Thursday, March 20, 2008

The Flaky Flowerchild and the Curmudgeonly Coach - Part 2

Usually in a call for reform, the innovator has little concern for individuals. And were it not for today's heavily unionized teaching profession, the innovator would throw certain individuals off the bus--those individuals ill-suited to the desired change. To the extent that it's possible, this approach has ethical merit, especially in cases of extreme teacher incompetency or malpractice.

Our Flaky Flowerchild and Curmudgeonly Coach are no strangers to the chopping block, as are all who reside at the fringes of any spectrum of ideas. And, as I said in my previous post, they are two major foes of mastery teaching and learning, so why not just send 'em packing?

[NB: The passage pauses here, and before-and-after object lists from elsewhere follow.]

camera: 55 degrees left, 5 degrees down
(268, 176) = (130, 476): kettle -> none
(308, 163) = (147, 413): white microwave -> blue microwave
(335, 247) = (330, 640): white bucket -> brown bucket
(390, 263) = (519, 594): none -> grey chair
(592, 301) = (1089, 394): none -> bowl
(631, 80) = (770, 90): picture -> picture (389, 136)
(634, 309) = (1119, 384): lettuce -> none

Why not? Because each of them contains a seed of what mastery teaching and learning is all about. Both of them have one part of the truth and, as we saw in my first post, justice is defined as "conformity to truth."

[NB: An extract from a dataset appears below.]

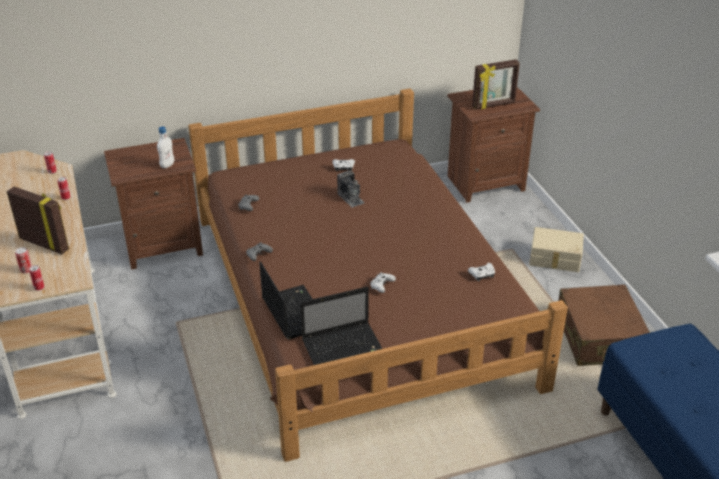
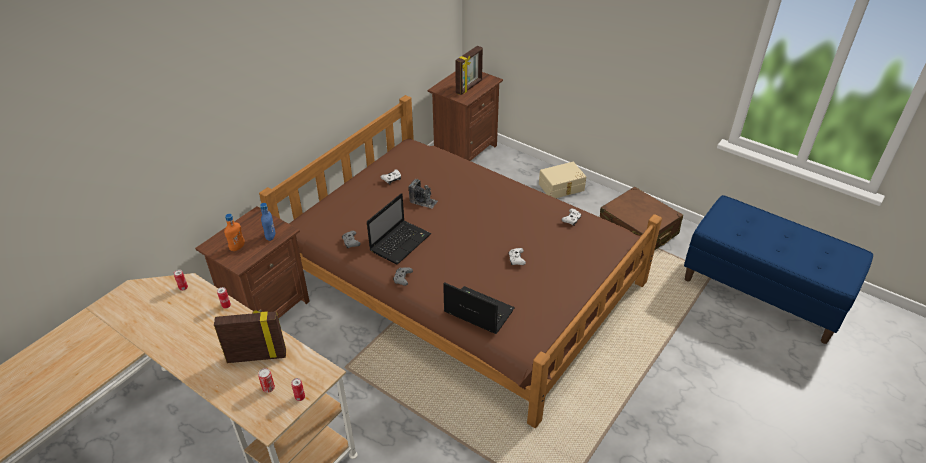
camera: 35 degrees left, 5 degrees up
(133, 163) = (237, 247): none -> orange bottle
(167, 165) = (270, 236): white bottle -> blue bottle
(344, 346) = (539, 318): laptop -> laptop (401, 242)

What we have in the Flaky Flowerchild and Curmudgeonly Coach is the thesis and antithesis of pedagogical styles. Rather than eliminating one or both of these extremes, we might instead seek a synthesis, one that involves all that is best from both ends of the spectrum. According to Hegel, this dialectical process results in a higher level of truth.

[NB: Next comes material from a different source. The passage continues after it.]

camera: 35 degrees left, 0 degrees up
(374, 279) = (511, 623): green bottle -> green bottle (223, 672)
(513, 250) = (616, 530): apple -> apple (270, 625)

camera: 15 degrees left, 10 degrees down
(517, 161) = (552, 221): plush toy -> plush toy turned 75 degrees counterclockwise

One virtue these two opposites have in common is zeal. The opposite vice of zeal is lukewarmness, which is even worse than the considerable conflict that zeal from opposite ends of a continuum can cause. In the case of the Flaky Flowerchild it's a zeal for compassion. In the case of the Curmudgeonly Coach it's a zeal for rigor. Mastery learning requires both, and to a greater degree than is expressed in either teacher's style.